Die SG Ulfa/Langd bekommt es mit der favorisierten SG Rohrbach/Büches zu tun. Auch für die Ulfaer wird es schwer bei acht Punkten Abstand auf das rettende Ufer. Bereits gegen Geiß-Nidda (4:5) und Gedern II (2:4) zeigte die Mannschaft aber Kampfgeist. Dieser Elan wurde beim 3:1-Sieg in Bergheim endlich belohnt. Es war der erste Sieg seit September. Der leichte Aufschwung ist auch dadurch bedingt, dass in der Offensive David Volpp wieder regelmäßiger mitwirkt und der Anfang der Rückrunde noch ausgefallene Jan Michael Döll zurückgekehrt ist. Die Rohrbacher liefern eine passable Rückrunde ab, können aber in den Titelkampf nicht mehr eingreifen.

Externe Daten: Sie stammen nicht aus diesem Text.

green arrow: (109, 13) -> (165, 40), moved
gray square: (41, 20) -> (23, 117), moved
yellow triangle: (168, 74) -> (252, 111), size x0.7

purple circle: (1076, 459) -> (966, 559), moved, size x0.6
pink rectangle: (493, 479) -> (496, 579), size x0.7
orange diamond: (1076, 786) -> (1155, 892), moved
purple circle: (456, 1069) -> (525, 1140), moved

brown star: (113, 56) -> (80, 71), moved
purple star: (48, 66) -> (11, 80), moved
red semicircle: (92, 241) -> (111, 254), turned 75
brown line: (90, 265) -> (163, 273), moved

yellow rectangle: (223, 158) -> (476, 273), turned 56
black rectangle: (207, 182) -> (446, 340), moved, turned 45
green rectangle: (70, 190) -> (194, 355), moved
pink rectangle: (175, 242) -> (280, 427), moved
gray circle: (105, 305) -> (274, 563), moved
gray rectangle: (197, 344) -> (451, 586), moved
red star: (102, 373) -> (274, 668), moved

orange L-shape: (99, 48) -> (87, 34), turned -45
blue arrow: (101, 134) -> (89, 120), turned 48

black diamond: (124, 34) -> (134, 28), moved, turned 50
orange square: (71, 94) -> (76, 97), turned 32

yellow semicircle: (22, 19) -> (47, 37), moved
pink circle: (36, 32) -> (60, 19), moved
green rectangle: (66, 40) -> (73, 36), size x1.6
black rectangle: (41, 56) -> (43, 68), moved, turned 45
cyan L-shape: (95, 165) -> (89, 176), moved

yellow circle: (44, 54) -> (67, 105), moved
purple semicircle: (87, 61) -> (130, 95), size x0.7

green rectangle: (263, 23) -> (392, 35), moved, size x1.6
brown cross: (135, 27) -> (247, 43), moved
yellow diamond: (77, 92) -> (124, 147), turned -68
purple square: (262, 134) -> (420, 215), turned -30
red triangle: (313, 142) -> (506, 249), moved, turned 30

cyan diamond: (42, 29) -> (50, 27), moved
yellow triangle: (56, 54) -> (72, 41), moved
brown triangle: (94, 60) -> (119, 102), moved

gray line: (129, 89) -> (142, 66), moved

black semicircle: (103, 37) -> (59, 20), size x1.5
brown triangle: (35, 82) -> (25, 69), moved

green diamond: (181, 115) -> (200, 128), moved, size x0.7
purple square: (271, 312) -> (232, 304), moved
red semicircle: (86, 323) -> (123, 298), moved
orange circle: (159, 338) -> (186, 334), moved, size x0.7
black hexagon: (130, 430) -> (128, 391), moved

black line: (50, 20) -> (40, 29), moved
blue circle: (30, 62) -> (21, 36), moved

Der FC Rommelhausen trifft auf den zweitplatzierten SV Rainrod . Auch der FCR war sicher noch nicht in Bestform zu sehen, spielt aber solide und holte zuletzt drei Unentschieden. Das Sturmduo Andrei Butiu/Gheorghe Anghel ist auch noch nicht ganz so treffsicher wie in der Vorrunde. Doch diese Spieler alleine stellen für jeden Gegner eine Gefahr dar. Die Rainröder stehen hingegen wegen der Wallernhäuser Führungsrolle in diesem Spiel stärker unter Zugzwang. Bereits im Hinspiel holten die Rommelhäuser in Rainrod einen Punkt.